WASHINGTON — The first launch of NASA’s Space Launch System heavy-lift rocket remains on schedule for the fall of 2018 despite delays in one key element of the Orion spacecraft it will launch.
Agency officials, speaking at a meeting of the NASA Advisory Council’s human exploration and operations committee July 25 in Cleveland, said they were making good progress overall in the development of the various launch vehicle, spacecraft and ground systems components needed to support the launch of Exploration Mission 1 (EM-1).
“We believe we can still make the launch window of between September and November of 2018, and we’re still working towards that,” Bill Hill, deputy associate administrator for exploration systems development, said at the meeting.
One challenge for that schedule is the delayed delivery of the service module for the Orion spacecraft, which is being provided by the European Space Agency. While the service module recently completed its critical design review, there are still some technical issues being studied, Bill Gerstenmaier, NASA associate administrator for human exploration and operations, said at the meeting.
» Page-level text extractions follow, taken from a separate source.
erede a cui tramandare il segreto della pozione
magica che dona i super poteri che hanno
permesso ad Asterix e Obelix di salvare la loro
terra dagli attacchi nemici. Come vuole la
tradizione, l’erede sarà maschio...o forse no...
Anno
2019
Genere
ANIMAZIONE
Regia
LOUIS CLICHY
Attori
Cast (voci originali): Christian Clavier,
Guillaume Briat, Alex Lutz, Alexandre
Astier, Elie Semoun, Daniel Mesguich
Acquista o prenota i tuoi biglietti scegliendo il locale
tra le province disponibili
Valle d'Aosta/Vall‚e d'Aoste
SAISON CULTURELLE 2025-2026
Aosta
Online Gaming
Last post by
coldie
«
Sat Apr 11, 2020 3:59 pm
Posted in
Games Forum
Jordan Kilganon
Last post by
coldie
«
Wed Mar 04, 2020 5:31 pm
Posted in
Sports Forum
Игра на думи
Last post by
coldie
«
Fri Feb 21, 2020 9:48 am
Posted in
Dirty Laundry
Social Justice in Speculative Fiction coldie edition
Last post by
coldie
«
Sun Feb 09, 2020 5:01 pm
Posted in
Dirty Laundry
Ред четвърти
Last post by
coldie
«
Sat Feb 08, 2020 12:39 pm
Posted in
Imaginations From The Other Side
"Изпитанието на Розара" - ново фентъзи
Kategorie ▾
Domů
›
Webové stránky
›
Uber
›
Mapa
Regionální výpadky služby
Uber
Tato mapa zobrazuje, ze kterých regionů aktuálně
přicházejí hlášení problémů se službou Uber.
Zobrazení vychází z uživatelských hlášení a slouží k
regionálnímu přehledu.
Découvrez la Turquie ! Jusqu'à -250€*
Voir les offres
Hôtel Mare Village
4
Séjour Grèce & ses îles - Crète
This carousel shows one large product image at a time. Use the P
“We had planned on getting the service module from the Europeans in January,” he said. “We will now get that service module more likely in April. We’re preparing for it to even be a little bit later than that.”
Gerstenmaier added that delay will cause NASA to adjust the timing of other elements of overall EM-1 preparations to keep the mission on schedule. One possibility he said NASA was considering was to conduct a “wet dress rehearsal” of the SLS, where the rocket is brought out to the pad and fueled, without Orion.
“The teams are looking at the challenges of, ‘Okay, the Orion won’t be there as early as we thought, so what other activities can we do in front of that, that still make sense?’” he said. “You’re seeing a lot of real-time planning.”
Gerstenmaier added he expects similar challenges when the various components of SLS come together. “We should see some problems throughout that whole activity as we do that work on the SLS,” he said, particularly with outfitting the engine section in the rocket’s core stage. “But we’ve got reasonable margins in our schedules.”
An additional complication is uncertainty about funding for the program in 2017. Hill noted SLS and Orion received more funding than requested in 2016, and appropriations bills for 2017 pending in the House and Senate are “fairly good to us.” However, he said NASA expects to spend the first three to six months of fiscal year 2017 on a continuing resolution, which will fund programs at 2016 levels.
“The biggest concern there is with our ground system funding,” he said. NASA requested about $20 million more for ground systems in its 2017 request over what it received in 2016, an amount matched in the Senate bill but increased by an additional $55 million in the House bill.
That funding is needed for upgrades to support the Exploration Upper Stage, a new upper stage that NASA plans to use starting with the second SLS launch, no sooner than 2021. “We’ve really got to get started in ’17 to make a launch in August of 2021,” Hill said.